Required work: Print the full court opinion excerpt on whether a stock certificate was a counterfeit under the Bond, reproducing it word for word.

Selected text:
────────────────

The District Court also concluded that any claim based on a loss flowing from good-faith reliance on Certificate No. 11 was not covered by the Bond. The court explained that Certificate No. 11 was not a counterfeit under the terms of the Bond because it was not an imitation purporting to be an authentic document; rather, Certificate No. 11 was an authentic document that happened to be null and void when issued.
The Bank timely appealed from the grant of summary judgment. We have jurisdiction under 28 U.S.C. §§ 1332(a) and 1291.
We review the grant or denial of a motion for summary judgment de novo. Mais v. Gulf Coast Collection Bureau, Inc., 768 F.3d 1110, 1119 (11th Cir.2014). In doing so, we review all evidence and draw all reasonable inferences in the light most favorable to the non-moving party. Id. Summary judgment is required when “the movant shows that there is no genuine dispute as to any material fact and the movant is entitled to judgment as a matter of law.” Fed.R.Civ.P. 56(a).
On appeal, the Bank argues that the District Court erred in finding that Certificate No. 11 was not a “counterfeit” under the terms of the Bond.3 Boiled down, the Bank's argument appears to be quite simple: the Bond defines a “counterfeit” as “an imitation which is intended to deceive and to be taken as an original”; and Hines, with the requisite intent, gave the Bank a valueless stock certificate that appeared for all intents and purposes to be a valuable stock certificate.

────────────────

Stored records
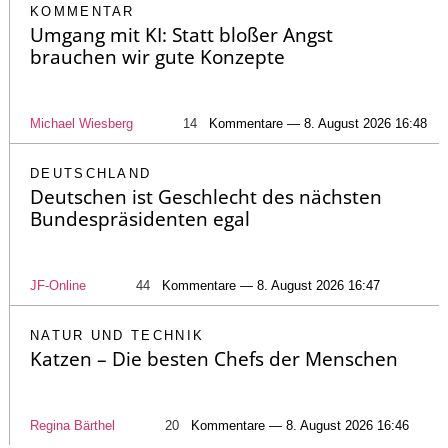
KOMMENTAR
Umgang mit KI: Statt bloßer Angst
brauchen wir gute Konzepte
Michael Wiesberg
14
Kommentare — 8. August 2026 16:48
DEUTSCHLAND
Deutschen ist Geschlecht des nächsten
Bundespräsidenten egal
JF-Online
44
Kommentare — 8. August 2026 16:47
NATUR UND TECHNIK
Katzen – Die besten Chefs der Menschen
Regina Bärthel
20
Kommentare — 8. August 2026 16:46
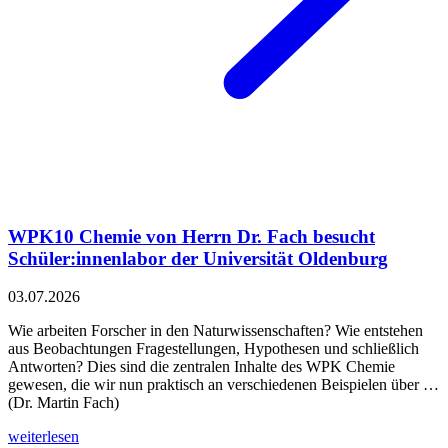
WPK10 Chemie von Herrn Dr. Fach besucht
Schüler:innenlabor der Universität Oldenburg
03.07.2026
Wie arbeiten Forscher in den Naturwissenschaften? Wie entstehen
aus Beobachtungen Fragestellungen, Hypothesen und schließlich
Antworten? Dies sind die zentralen Inhalte des WPK Chemie
gewesen, die wir nun praktisch an verschiedenen Beispielen über …
(Dr. Martin Fach)
weiterlesen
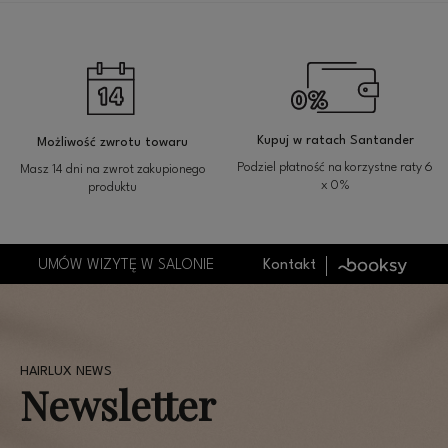
Kupuj w ratach Santander
Możliwość zwrotu towaru
Podziel płatność na korzystne raty 6
Masz 14 dni na zwrot zakupionego
x 0%
produktu
UMÓW WIZYTĘ W SALONIE
Kontakt
Newsletter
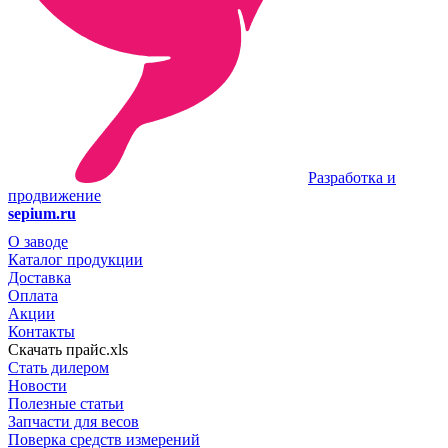
Разработка и
продвижение
sepium.ru
О заводе
Каталог продукции
Доставка
Оплата
Акции
Контакты
Скачать прайс.xls
Стать дилером
Новости
Полезные статьи
Запчасти для весов
Поверка средств измерений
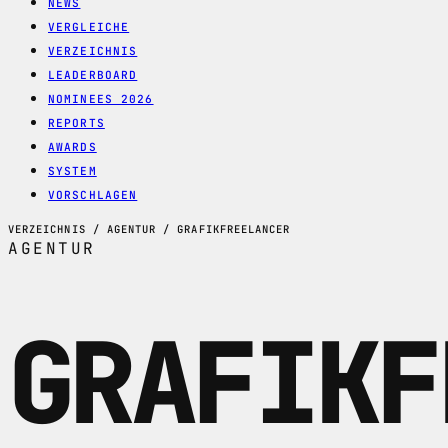
NEWS
VERGLEICHE
VERZEICHNIS
LEADERBOARD
NOMINEES 2026
REPORTS
AWARDS
SYSTEM
VORSCHLAGEN
VERZEICHNIS / AGENTUR / GRAFIKFREELANCER
AGENTUR
GRAFIKF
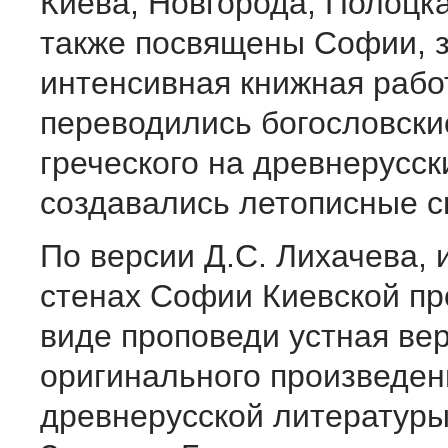
Киева, Новгорода, Полоцк
также посвящены Софии, з
интенсивная книжная рабо
переводились богословские
греческого на древнерусск
создавались летописные с
По версии Д.С. Лихачева, 
стенах Софии Киевской пр
виде проповеди устная ве
оригинального произведен
древнерусской литературы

────────────────

Task response:
The District Court also concluded that any claim based on a loss flowing from good-faith reliance on Certificate No. 11 was not covered by the Bond. The court explained that Certificate No. 11 was not a counterfeit under the terms of the Bond because it was not an imitation purporting to be an authentic document; rather, Certificate No. 11 was an authentic document that happened to be null and void when issued.
The Bank timely appealed from the grant of summary judgment. We have jurisdiction under 28 U.S.C. §§ 1332(a) and 1291.
We review the grant or denial of a motion for summary judgment de novo. Mais v. Gulf Coast Collection Bureau, Inc., 768 F.3d 1110, 1119 (11th Cir.2014). In doing so, we review all evidence and draw all reasonable inferences in the light most favorable to the non-moving party. Id. Summary judgment is required when “the movant shows that there is no genuine dispute as to any material fact and the movant is entitled to judgment as a matter of law.” Fed.R.Civ.P. 56(a).
On appeal, the Bank argues that the District Court erred in finding that Certificate No. 11 was not a “counterfeit” under the terms of the Bond.3 Boiled down, the Bank's argument appears to be quite simple: the Bond defines a “counterfeit” as “an imitation which is intended to deceive and to be taken as an original”; and Hines, with the requisite intent, gave the Bank a valueless stock certificate that appeared for all intents and purposes to be a valuable stock certificate.